Ganjar Ceritakan Awal Mula Kasus Covid-19 Meledak di Kudus

Taufik Budi, Okezone · Kamis 17 Juni 2021 12:55 WIB
https: img.okezone.com content 2021 06 17 512 2426612 ganjar-ceritakan-awal-mula-kasus-covid-19-meledak-di-kudus-NWkPIwR7ZF.jpg Gubernur Jawa Tengah, Ganjar Pranowo (Okezone)

SEMARANG – Gubernur Jawa Tengah Ganjar Pranowo mengungkapkan awal mula meledaknya kasus Covid-19 di Kudus. Semula, penyebaran virus asal Wuhan China itu dinilai sempat terkendali namun mendadak berkembang pesat selama tiga pekan terakhir.

“Dalam tiga minggu terakhir, mulai 17-23 Mei awal itu zona merahnya muncul, sebelumnya sudah oranye. Maka beberapa rumah sakit sudah kita kendorkan, kegiatan mulai kita buka lagi, pada saat itu,” kata Ganjar saat menjadi pembicara dalam Webinar “Kebijakan Pemerintah Daerah, Peluang, Tantangan, dan Kepemimpinan di Masa dan Pasca Pandemi Covid-19”, Kamis (17/6/2021).
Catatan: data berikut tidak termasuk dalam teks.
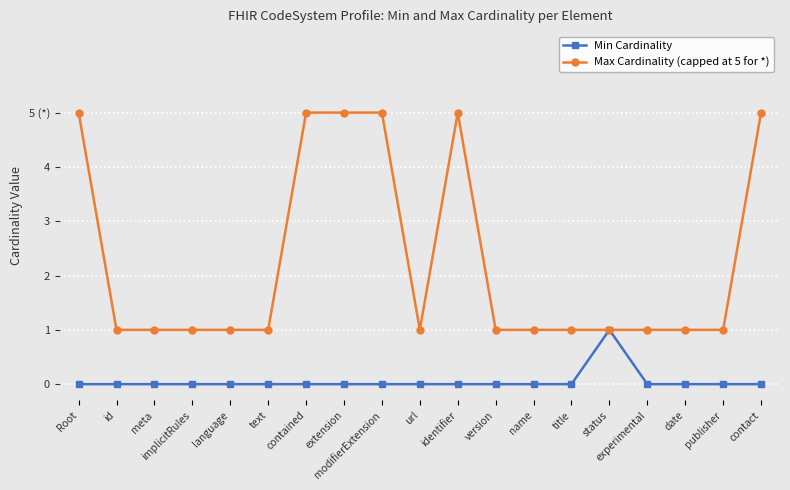

What is the spread (max minus min) of values at id?

1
“Kemudian kok muncul tiga titik merah dari data yang kami baca. Ternyata Kudus memang menjadi tempat yang waktu itu persebarannya sangat cepat, dan kami belum tahu apa penyebabnya,” terang Ganjar.

Pada saat hampir bersamaan, persebaran Covid-19 juga terdeteksi meluas di Jawa Tengah bagian barat. Sejumlah daerah dinyatakan masuk dalam kategori zona merah Covid-19.
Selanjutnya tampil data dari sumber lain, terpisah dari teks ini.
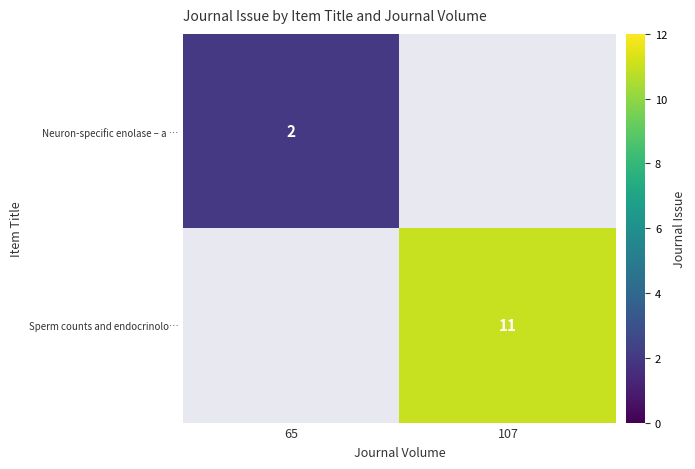

Which has a higher value, 65 or 107?

107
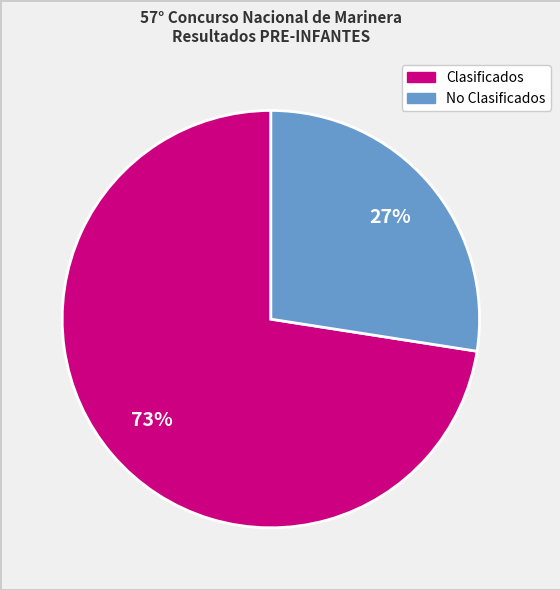

To the nearest percent, what is the average slice percentage?

50%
Baca Juga: Waspada Varian Delta! Epidemiolog: Bila Abai Prokes, Jangan Kaget Menyongsong Badai

“Berikutnya tanggal 24-30 Mei, tiba-tiba menyebar dengan cepat. Kawasan Brebes di Jawa Tengah sisi barat sudah masuk ke Kabupaten Tegal. Lha yang timur (Kudus) langsung kemudian seluruh daerah di sekitar kiri-kanannya kena, bahkan sampai Sragen,” lugasnya.
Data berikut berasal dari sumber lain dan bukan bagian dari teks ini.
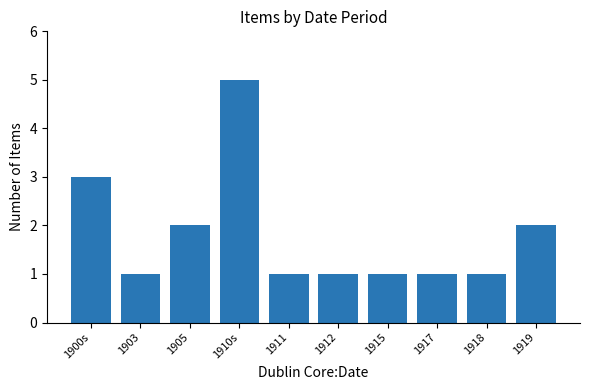

How many data points does each series have?

10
Dari hasil pemeriksaan whole genome sequencing (WGS), virus Covid-19 di Kudus ternyata varian baru B.1.617 atau Delta asal India. Jenis virus ini disebut memiliki karakter lebih ganas dan bisa menyebar dengan cepat.

“Kemudian Sragen berhasil menangani (penyebaran Covid-19) untuk sementara, dan ternyata sekarang bergeser dari Sragen ke Wonogiri dan itu menunjukkan bagaimana si covid ini cepat berkembang. Setelah itu baru kita tahu ternyata namanya varian Delta yang menyebar sangat cepat,” pungkasnya.